• _WHAT THE TASK REQUIRES_: The response must consist of the lines below from the one with "of human hepatocellular" through the one with "image of neoplastic", exactly as they appear and with both ends kept.

• _EXERCISE DATA_:
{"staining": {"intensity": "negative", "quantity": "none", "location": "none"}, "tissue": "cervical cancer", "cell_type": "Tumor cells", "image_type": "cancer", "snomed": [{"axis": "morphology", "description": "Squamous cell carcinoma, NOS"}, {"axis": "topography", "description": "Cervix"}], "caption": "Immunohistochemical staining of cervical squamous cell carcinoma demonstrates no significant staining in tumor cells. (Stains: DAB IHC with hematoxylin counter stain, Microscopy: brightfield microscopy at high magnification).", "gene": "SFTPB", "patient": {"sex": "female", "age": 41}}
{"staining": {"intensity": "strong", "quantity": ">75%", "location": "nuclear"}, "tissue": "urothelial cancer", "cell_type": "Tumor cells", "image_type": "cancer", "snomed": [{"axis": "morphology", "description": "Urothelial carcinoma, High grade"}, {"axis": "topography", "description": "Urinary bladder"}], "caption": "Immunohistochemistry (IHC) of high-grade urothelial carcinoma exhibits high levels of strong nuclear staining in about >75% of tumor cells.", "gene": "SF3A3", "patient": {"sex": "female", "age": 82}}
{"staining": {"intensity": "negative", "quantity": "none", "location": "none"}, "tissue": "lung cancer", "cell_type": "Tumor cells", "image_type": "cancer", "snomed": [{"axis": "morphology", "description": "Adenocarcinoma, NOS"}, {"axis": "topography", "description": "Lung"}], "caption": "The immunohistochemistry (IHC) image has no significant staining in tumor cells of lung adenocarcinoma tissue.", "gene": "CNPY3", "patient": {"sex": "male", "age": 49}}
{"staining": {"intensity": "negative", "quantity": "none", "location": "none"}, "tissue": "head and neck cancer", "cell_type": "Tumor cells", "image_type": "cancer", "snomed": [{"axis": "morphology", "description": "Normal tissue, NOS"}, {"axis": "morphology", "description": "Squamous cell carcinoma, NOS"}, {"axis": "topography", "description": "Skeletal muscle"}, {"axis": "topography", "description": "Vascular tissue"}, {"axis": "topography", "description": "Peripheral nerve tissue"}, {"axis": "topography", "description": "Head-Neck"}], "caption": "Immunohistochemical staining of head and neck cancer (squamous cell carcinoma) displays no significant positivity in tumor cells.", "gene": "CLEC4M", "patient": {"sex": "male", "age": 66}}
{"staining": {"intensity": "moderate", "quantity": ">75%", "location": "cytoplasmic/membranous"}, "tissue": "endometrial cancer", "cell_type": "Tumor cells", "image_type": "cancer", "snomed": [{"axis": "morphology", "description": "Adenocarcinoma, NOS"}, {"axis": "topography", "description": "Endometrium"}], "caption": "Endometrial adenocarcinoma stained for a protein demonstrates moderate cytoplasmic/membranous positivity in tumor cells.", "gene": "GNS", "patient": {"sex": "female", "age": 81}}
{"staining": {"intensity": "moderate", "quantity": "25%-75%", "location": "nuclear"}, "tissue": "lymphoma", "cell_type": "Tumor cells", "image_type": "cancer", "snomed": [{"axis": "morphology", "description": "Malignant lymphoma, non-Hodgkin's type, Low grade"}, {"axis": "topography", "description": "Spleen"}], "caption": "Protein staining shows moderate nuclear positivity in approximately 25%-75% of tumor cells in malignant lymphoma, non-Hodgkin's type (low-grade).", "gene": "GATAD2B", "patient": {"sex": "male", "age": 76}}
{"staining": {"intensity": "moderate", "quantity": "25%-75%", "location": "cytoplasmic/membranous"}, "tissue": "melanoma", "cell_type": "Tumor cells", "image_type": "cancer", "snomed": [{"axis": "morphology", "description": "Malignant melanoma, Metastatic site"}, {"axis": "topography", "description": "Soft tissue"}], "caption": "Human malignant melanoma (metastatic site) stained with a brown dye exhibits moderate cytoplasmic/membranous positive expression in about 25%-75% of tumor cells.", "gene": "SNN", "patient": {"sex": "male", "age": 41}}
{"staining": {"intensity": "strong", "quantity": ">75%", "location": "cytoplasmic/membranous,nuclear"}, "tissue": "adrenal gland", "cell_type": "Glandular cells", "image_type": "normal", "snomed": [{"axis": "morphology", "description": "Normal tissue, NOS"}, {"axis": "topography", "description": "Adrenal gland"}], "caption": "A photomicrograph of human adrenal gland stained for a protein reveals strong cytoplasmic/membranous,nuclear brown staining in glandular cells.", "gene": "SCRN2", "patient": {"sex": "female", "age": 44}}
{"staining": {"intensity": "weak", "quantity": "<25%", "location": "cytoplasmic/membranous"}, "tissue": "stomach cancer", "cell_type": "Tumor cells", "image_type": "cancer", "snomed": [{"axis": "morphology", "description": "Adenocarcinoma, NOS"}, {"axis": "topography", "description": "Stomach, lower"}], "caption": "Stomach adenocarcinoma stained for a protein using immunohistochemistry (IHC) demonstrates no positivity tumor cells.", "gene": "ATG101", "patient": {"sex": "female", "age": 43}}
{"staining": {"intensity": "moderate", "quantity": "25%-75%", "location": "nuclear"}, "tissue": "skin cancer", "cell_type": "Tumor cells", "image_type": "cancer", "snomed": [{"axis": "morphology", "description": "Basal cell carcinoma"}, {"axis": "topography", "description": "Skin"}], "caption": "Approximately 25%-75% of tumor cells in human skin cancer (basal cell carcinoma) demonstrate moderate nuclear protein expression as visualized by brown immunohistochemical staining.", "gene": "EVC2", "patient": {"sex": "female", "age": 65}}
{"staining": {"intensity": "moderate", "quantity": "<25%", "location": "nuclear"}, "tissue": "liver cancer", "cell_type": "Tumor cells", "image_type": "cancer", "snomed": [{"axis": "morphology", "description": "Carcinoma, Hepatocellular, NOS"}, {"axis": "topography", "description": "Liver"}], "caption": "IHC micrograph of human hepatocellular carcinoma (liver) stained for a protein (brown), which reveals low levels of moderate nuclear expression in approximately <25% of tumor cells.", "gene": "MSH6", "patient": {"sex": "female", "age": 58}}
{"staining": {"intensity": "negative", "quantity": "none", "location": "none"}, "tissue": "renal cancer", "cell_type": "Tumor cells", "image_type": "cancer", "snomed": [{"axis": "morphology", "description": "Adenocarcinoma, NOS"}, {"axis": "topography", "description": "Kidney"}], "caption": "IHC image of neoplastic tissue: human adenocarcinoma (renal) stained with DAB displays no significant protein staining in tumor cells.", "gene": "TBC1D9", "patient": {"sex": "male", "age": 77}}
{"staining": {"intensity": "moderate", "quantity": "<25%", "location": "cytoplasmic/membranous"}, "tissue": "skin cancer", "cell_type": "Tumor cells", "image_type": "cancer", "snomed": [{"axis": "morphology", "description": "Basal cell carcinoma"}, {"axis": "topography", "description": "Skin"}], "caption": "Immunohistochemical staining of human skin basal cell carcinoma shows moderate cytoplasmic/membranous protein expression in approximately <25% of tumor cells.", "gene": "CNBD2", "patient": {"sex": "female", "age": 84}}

• _RESPONSE FOR THIS EXERCISE_:
{"staining": {"intensity": "moderate", "quantity": "<25%", "location": "nuclear"}, "tissue": "liver cancer", "cell_type": "Tumor cells", "image_type": "cancer", "snomed": [{"axis": "morphology", "description": "Carcinoma, Hepatocellular, NOS"}, {"axis": "topography", "description": "Liver"}], "caption": "IHC micrograph of human hepatocellular carcinoma (liver) stained for a protein (brown), which reveals low levels of moderate nuclear expression in approximately <25% of tumor cells.", "gene": "MSH6", "patient": {"sex": "female", "age": 58}}
{"staining": {"intensity": "negative", "quantity": "none", "location": "none"}, "tissue": "renal cancer", "cell_type": "Tumor cells", "image_type": "cancer", "snomed": [{"axis": "morphology", "description": "Adenocarcinoma, NOS"}, {"axis": "topography", "description": "Kidney"}], "caption": "IHC image of neoplastic tissue: human adenocarcinoma (renal) stained with DAB displays no significant protein staining in tumor cells.", "gene": "TBC1D9", "patient": {"sex": "male", "age": 77}}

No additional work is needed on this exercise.